Le CPE de Cisco 6xx se transfère sur conduire le mode. Par conséquent, quand il est configuré pour jeter un pont sur le mode et installé à l'emplacement de l'abonné avec les distributeurs/microfiltres nécessaires, il s'exerce automatiquement lors de l'alimentation. Quand le CPE s'exerce, il indique que la couche physique entre le CPE et le DSLAM est bien. Selon comment la station d'extrémité ? l'adresse IP s est configurée (c'est-à-dire, s'il est assigné par l'intermédiaire d'un serveur DHCP ou c'est une adresse IP statique avec les informations sur la passerelle par défaut), il peut alors communiquer avec la destination de service.

Être suit une description de l'écoulement des paquets.

Les données d'utilisateur sont encapsulées dans l'IEEE 802.3 du PC et écrivent le CPE CiscoÝ6xx. Il est alors encapsulé dans une en-tête du protocole d'accès de Logical Link Control/sous-réseau (LLC/SNAP), qui est encapsulée dans l'adaptation layerÝ5 (AAL5) atmosphère et consécutivement remise à la couche atmosphère.

Les cellules atmosphère sont alors modulées par la technologie de transmission en ADSL, la modulation d'amplitude de Carrierless et de phase (CAP) ou la Multi-tonalité discrète (DMT), et envoyées au-dessus du fil au DSLAM. Au DSLAM, ces signaux modulés sont d'abord reçus par le répartiteur POTS, qui vérifie au-dessous de si la fréquence du signal est ou au-dessus du KHZ 4. Après qu'il identifie les signaux comme au-dessus du KHZ 4, il les passe à l'unité de transmission en ADSL - le bureau central (ATU-C) dans le DSLAM.

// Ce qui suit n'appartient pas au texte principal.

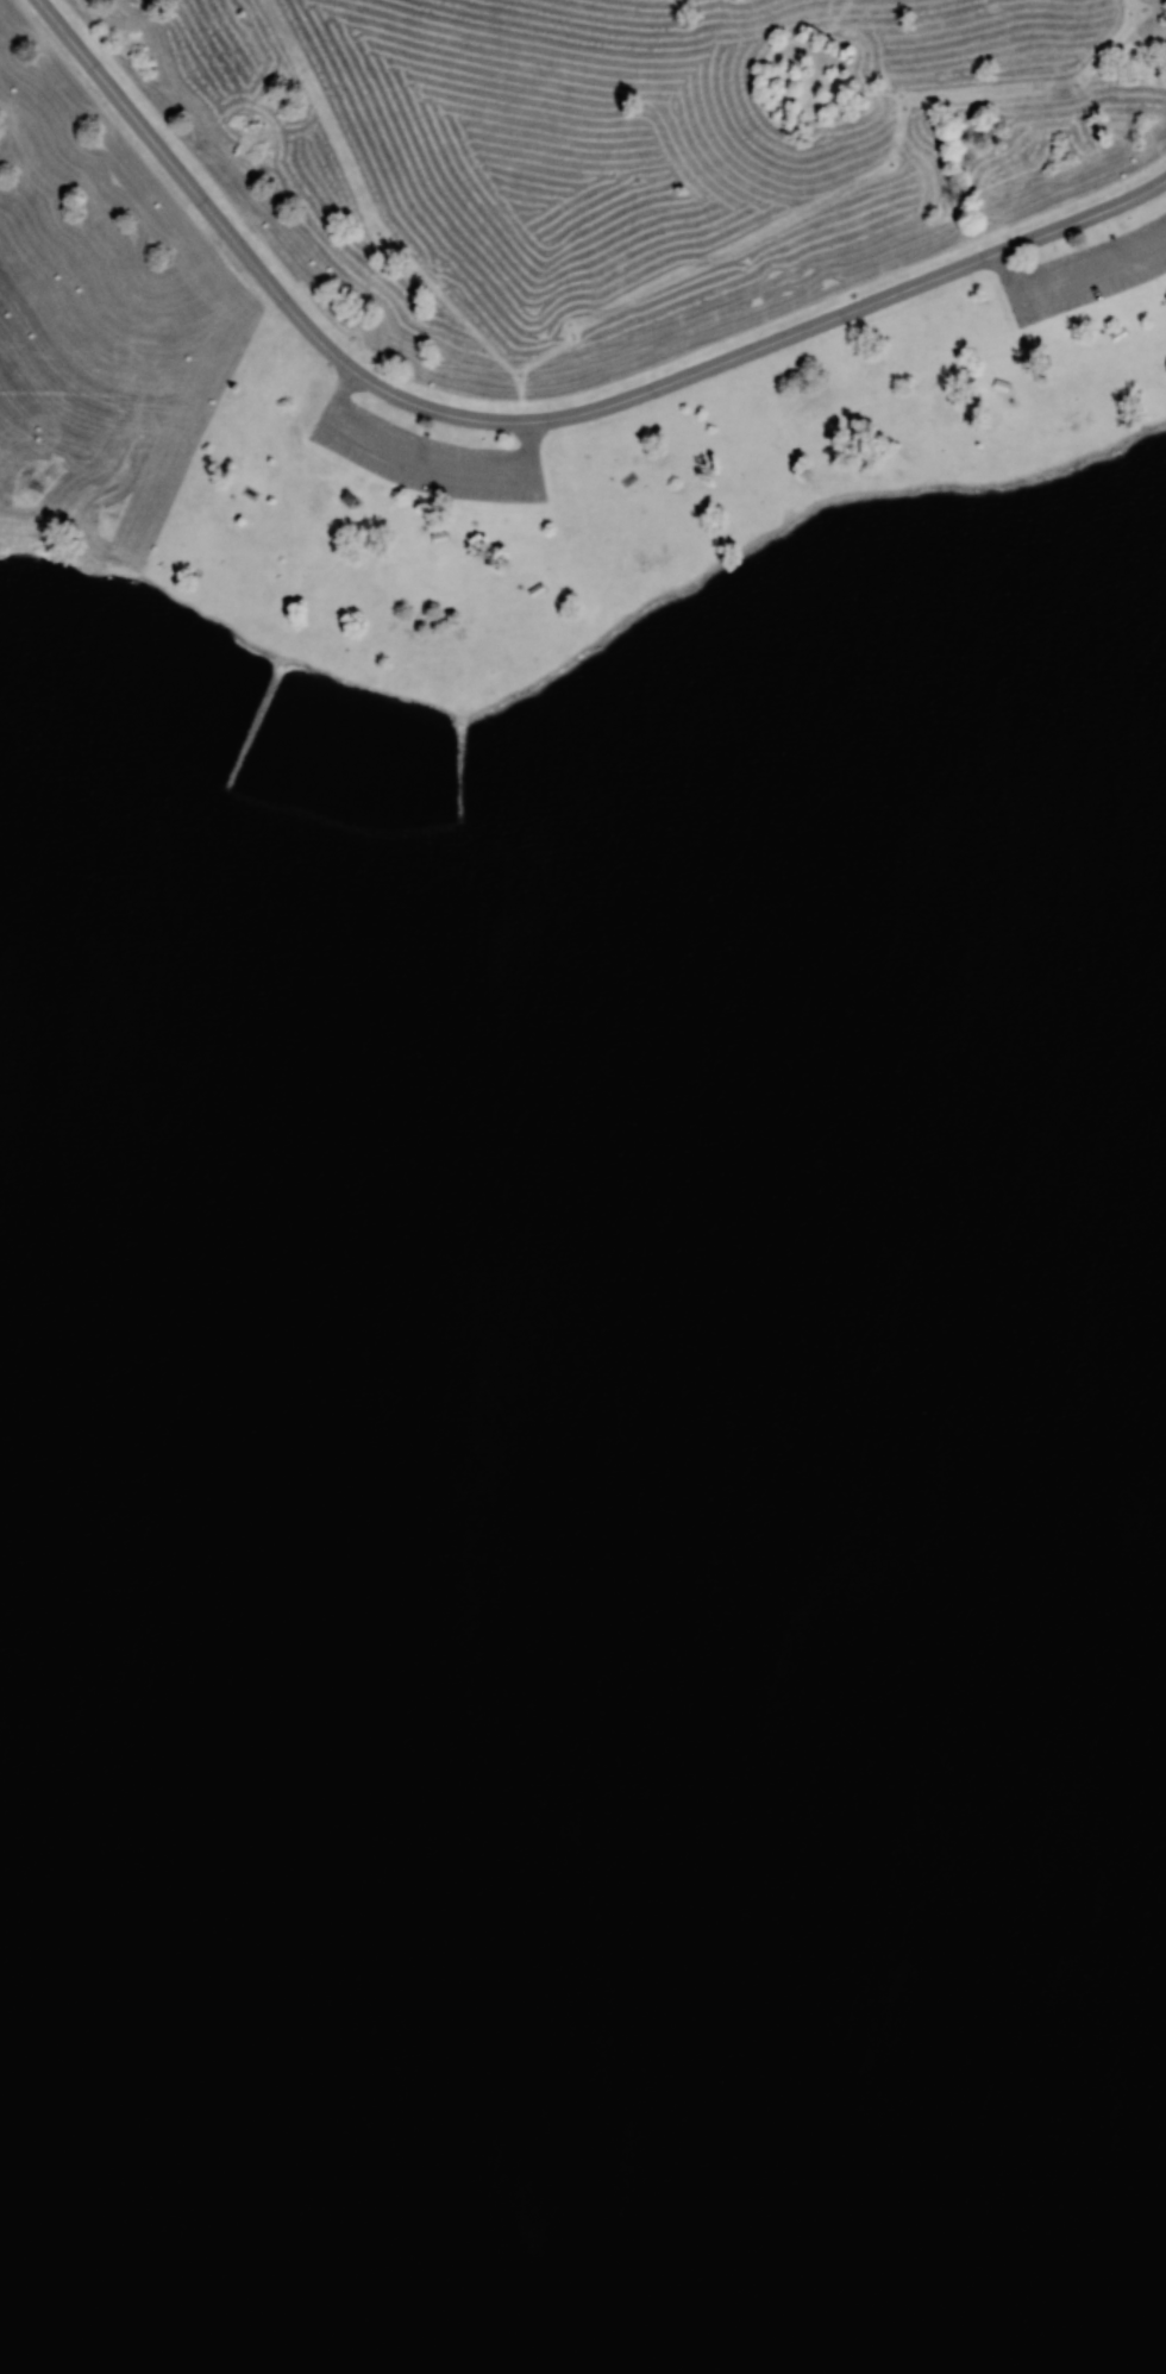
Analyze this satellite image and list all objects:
road: (1074, 260)
road: (533, 424)
road: (421, 448)
road: (504, 660)
park: (583, 1187)
river: (583, 1860)

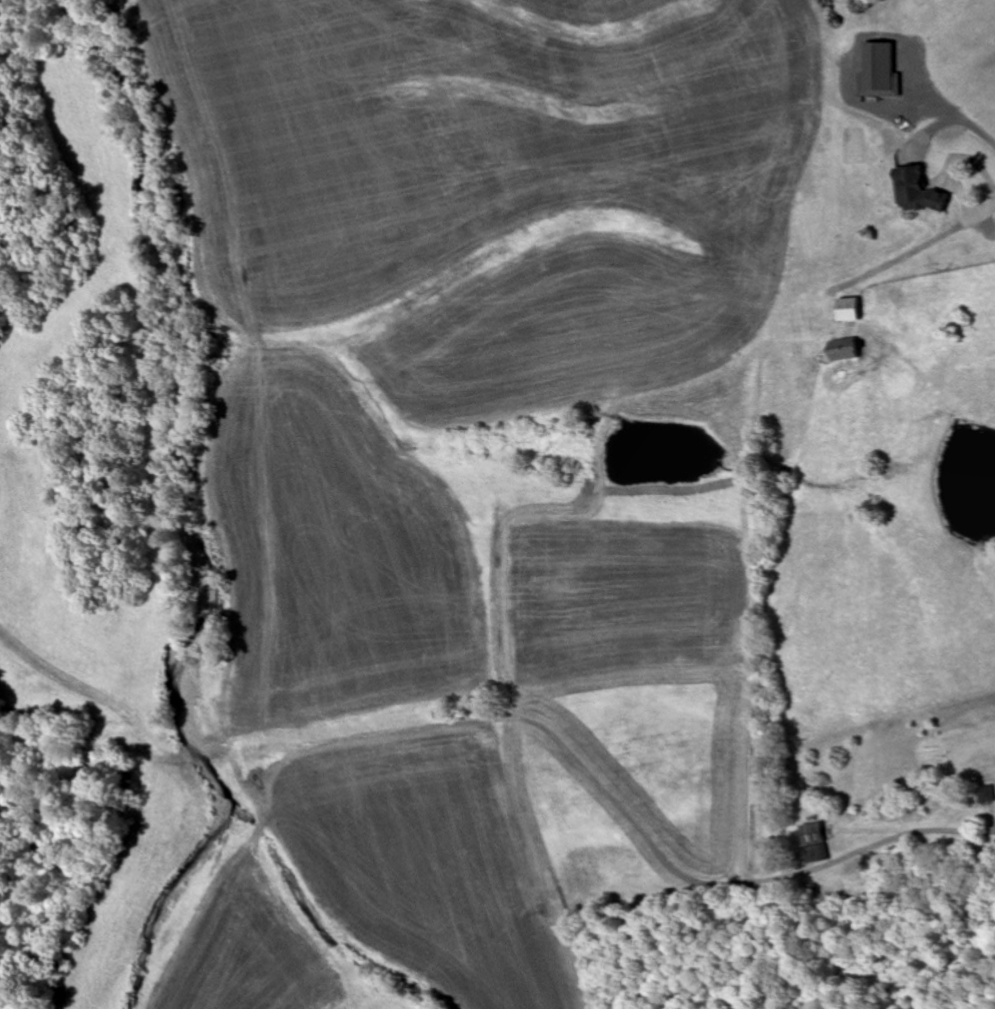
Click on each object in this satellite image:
building: (849, 309)
building: (845, 349)
building: (984, 795)
building: (813, 842)

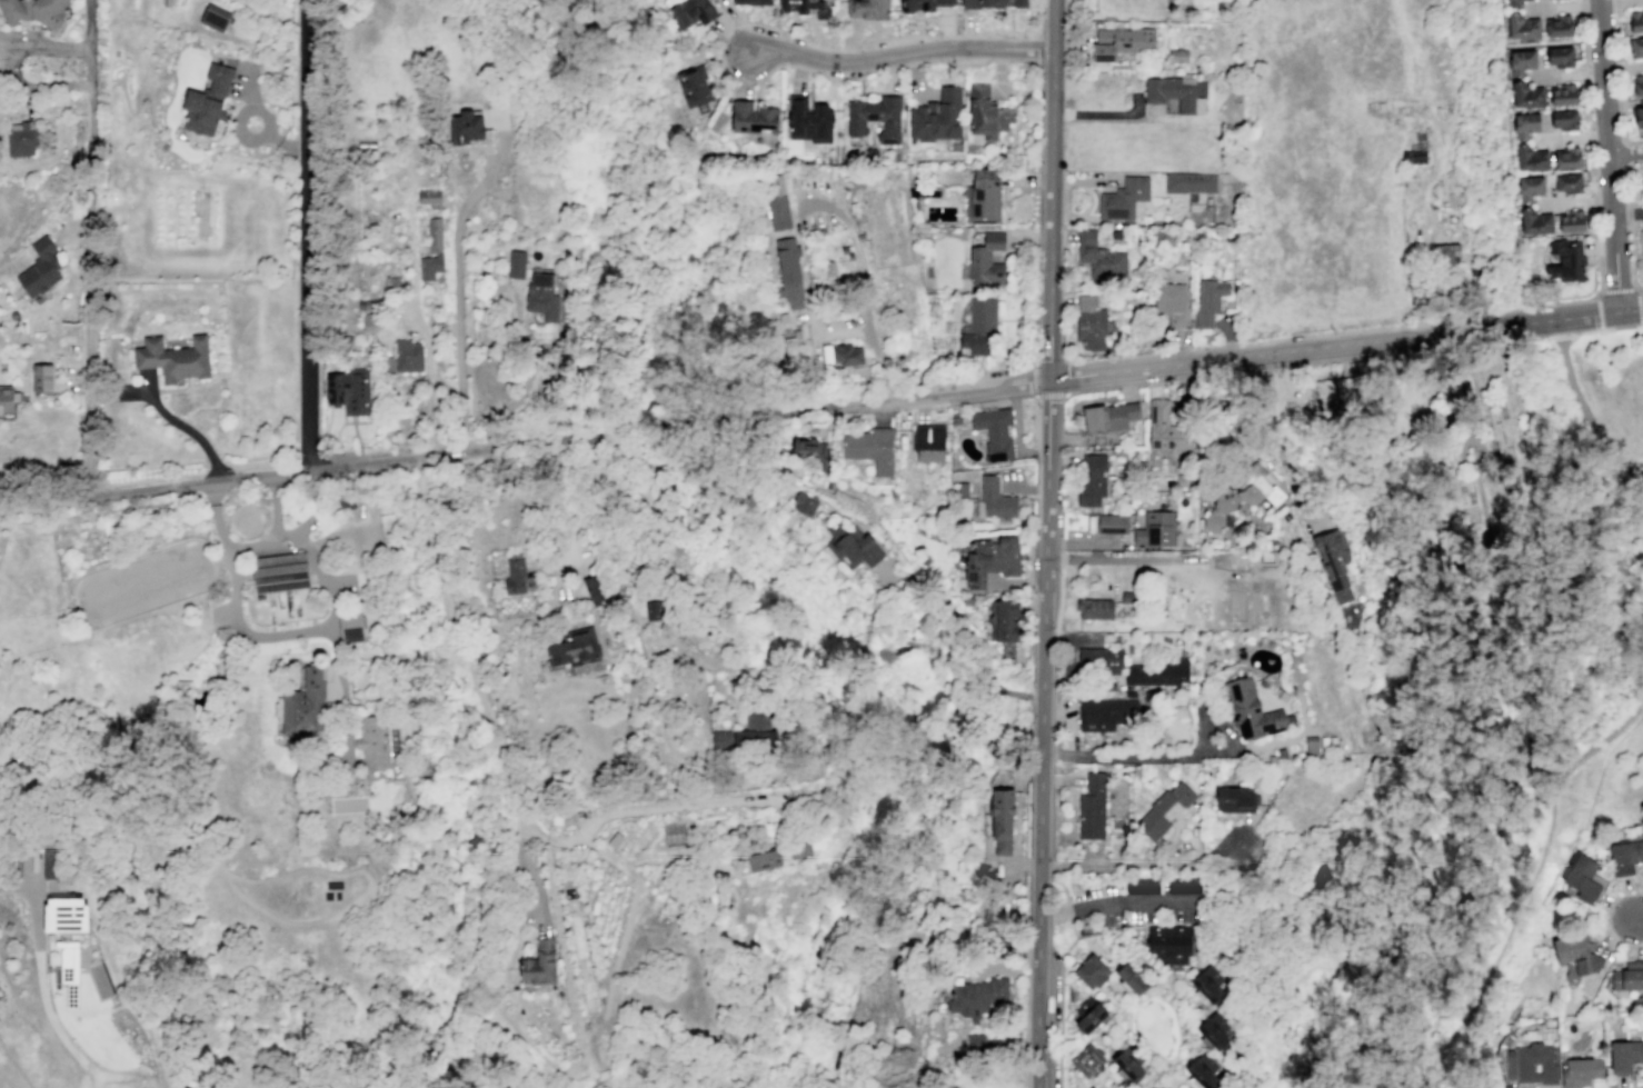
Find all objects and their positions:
building: (751, 2)
building: (994, 3)
building: (1510, 3)
road: (1615, 3)
road: (1583, 4)
building: (922, 5)
road: (1580, 5)
building: (806, 7)
building: (866, 9)
building: (33, 11)
building: (690, 12)
building: (214, 17)
building: (1633, 23)
building: (1555, 26)
building: (1519, 27)
road: (1617, 35)
road: (228, 37)
road: (1582, 39)
building: (1121, 42)
building: (1635, 46)
road: (1040, 49)
road: (898, 53)
building: (1177, 55)
building: (1560, 56)
building: (1521, 61)
road: (2, 63)
road: (4, 64)
road: (1619, 67)
road: (872, 70)
road: (1585, 73)
road: (1587, 74)
road: (248, 84)
building: (1637, 84)
building: (1195, 85)
building: (695, 88)
building: (1563, 94)
building: (1526, 95)
building: (1170, 96)
building: (207, 100)
road: (1587, 105)
building: (1380, 106)
building: (986, 113)
building: (1638, 113)
road: (1101, 114)
building: (937, 115)
road: (1622, 115)
building: (873, 117)
building: (1564, 118)
building: (753, 119)
building: (809, 120)
building: (1525, 124)
building: (464, 128)
road: (266, 129)
road: (1588, 136)
road: (1570, 137)
building: (21, 138)
road: (283, 143)
road: (1627, 153)
road: (1625, 154)
road: (1608, 155)
building: (1412, 157)
building: (1566, 157)
building: (1530, 158)
road: (1591, 168)
road: (1627, 178)
building: (1642, 179)
building: (1190, 182)
building: (1568, 182)
building: (1529, 187)
road: (1052, 188)
building: (428, 196)
building: (982, 197)
road: (1088, 198)
building: (1123, 198)
road: (1574, 201)
road: (1592, 201)
building: (778, 212)
road: (1626, 212)
road: (1629, 213)
building: (1571, 220)
building: (1534, 221)
building: (1642, 229)
road: (70, 232)
building: (434, 234)
road: (305, 235)
building: (1162, 238)
road: (89, 248)
road: (855, 252)
building: (1445, 254)
building: (1099, 256)
building: (986, 257)
road: (1632, 259)
building: (1565, 261)
building: (516, 264)
building: (429, 266)
building: (39, 268)
building: (789, 271)
road: (1598, 278)
road: (456, 279)
road: (1414, 285)
road: (1617, 291)
building: (541, 296)
building: (1208, 300)
building: (1170, 302)
road: (1521, 307)
road: (1489, 311)
road: (1594, 312)
road: (1016, 319)
building: (369, 321)
road: (1524, 322)
building: (1090, 323)
building: (979, 326)
road: (421, 327)
road: (1607, 328)
road: (1559, 334)
road: (1525, 338)
road: (871, 342)
building: (796, 349)
road: (1425, 350)
building: (407, 355)
building: (846, 355)
building: (173, 357)
road: (1342, 357)
road: (1342, 360)
road: (1117, 368)
road: (1333, 372)
road: (1202, 375)
building: (41, 378)
building: (1349, 380)
power substation: (1333, 390)
building: (349, 391)
road: (1464, 391)
road: (1035, 394)
building: (6, 399)
road: (1581, 407)
building: (1108, 416)
building: (954, 419)
road: (1036, 420)
road: (699, 426)
building: (1166, 428)
building: (994, 432)
road: (1016, 433)
road: (1273, 439)
building: (928, 442)
building: (871, 448)
road: (1482, 448)
building: (812, 452)
road: (1036, 455)
park: (1455, 464)
road: (333, 467)
building: (1091, 480)
building: (1242, 496)
building: (995, 499)
building: (804, 503)
road: (274, 508)
road: (578, 511)
road: (1483, 514)
building: (1112, 523)
building: (388, 529)
building: (1156, 529)
road: (299, 532)
road: (355, 543)
building: (852, 545)
building: (989, 559)
road: (1127, 559)
building: (1334, 562)
building: (279, 572)
road: (1029, 574)
building: (517, 578)
building: (595, 588)
road: (1060, 596)
building: (1127, 597)
building: (967, 601)
building: (1094, 608)
building: (654, 609)
road: (235, 618)
park: (1599, 618)
building: (1003, 619)
road: (1045, 620)
building: (350, 625)
road: (956, 643)
building: (573, 649)
building: (1099, 661)
building: (1157, 673)
building: (1109, 686)
road: (478, 688)
building: (1128, 694)
road: (1031, 695)
road: (343, 699)
road: (1205, 699)
building: (304, 705)
building: (1252, 710)
building: (1107, 713)
road: (1068, 718)
road: (1224, 725)
building: (747, 731)
road: (1284, 736)
building: (377, 740)
building: (1310, 745)
building: (1281, 753)
road: (1120, 754)
road: (1059, 780)
building: (1235, 799)
building: (1091, 807)
road: (639, 809)
building: (1162, 810)
road: (1597, 812)
building: (1001, 818)
road: (1198, 832)
road: (31, 847)
building: (797, 852)
building: (1625, 856)
building: (763, 859)
road: (1145, 863)
building: (49, 865)
road: (1051, 865)
building: (1580, 878)
road: (1060, 884)
building: (1142, 885)
building: (1184, 885)
road: (1529, 887)
road: (240, 895)
road: (1028, 895)
road: (34, 901)
road: (1114, 902)
parking lot: (1128, 907)
road: (1067, 911)
building: (990, 912)
building: (65, 915)
road: (1639, 917)
road: (1607, 918)
road: (1147, 923)
road: (1120, 945)
building: (1168, 947)
building: (1575, 957)
building: (539, 964)
building: (68, 967)
road: (1326, 969)
building: (1090, 971)
road: (1037, 976)
building: (1628, 976)
building: (1130, 979)
road: (1166, 982)
road: (1105, 983)
building: (1208, 983)
building: (975, 997)
road: (1060, 1001)
road: (1132, 1005)
road: (1114, 1009)
building: (1088, 1015)
building: (1215, 1028)
road: (1119, 1031)
road: (1179, 1031)
road: (1078, 1037)
road: (64, 1039)
building: (975, 1043)
road: (1101, 1044)
road: (1145, 1046)
building: (1624, 1055)
building: (1087, 1061)
building: (1129, 1062)
building: (1532, 1063)
road: (1170, 1067)
road: (1105, 1068)
building: (1204, 1069)
building: (1580, 1071)
road: (1153, 1078)
road: (1172, 1078)
road: (1112, 1080)
road: (1183, 1080)
road: (1637, 1086)
building: (1090, 1087)
building: (1161, 1087)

L'ATU-C démodule le signal et récupère les cellules atmosphère, qui sont alors passées au network interface card (NIC) dans le périphérique de multiplexage (MUX). Le NIC regarde les informations du côté des abonnés VPI/VCI dans l'en-tête ATM et prend la décision de commutation à un autre VPI/VCI qui sera expédié au routeur de destination de service. Après que le routeur de destination de service reçoive ces cellules sur une interface ATM particulière, elle les rassemble, regarde la couche supérieure, et passe les informations à l'interface BVI. L'interface BVI regarde les informations de la couche 3 et décide où le paquet doit être livré.

Conclusion

Le RFC1483 jetant un pont sur le modèle est plus approprié aux petits FAI ou à l'accès d'entreprise pour lesquels l'évolutivité ne devient pas une question. Puisqu'il est très simple de comprendre et implémenter, c'est devenu le choix de beaucoup de petits FAI. Cependant, en raison de quelques Sécurité et problèmes d'évolutivité, l'architecture de pontage perd sa popularité. NSPs/ISP optent pour RBE ou se déplacent vers PPPoA ou PPPoE, qui sont fortement extensibles et très sécurisés, mais plus complexe et difficile à implémenter.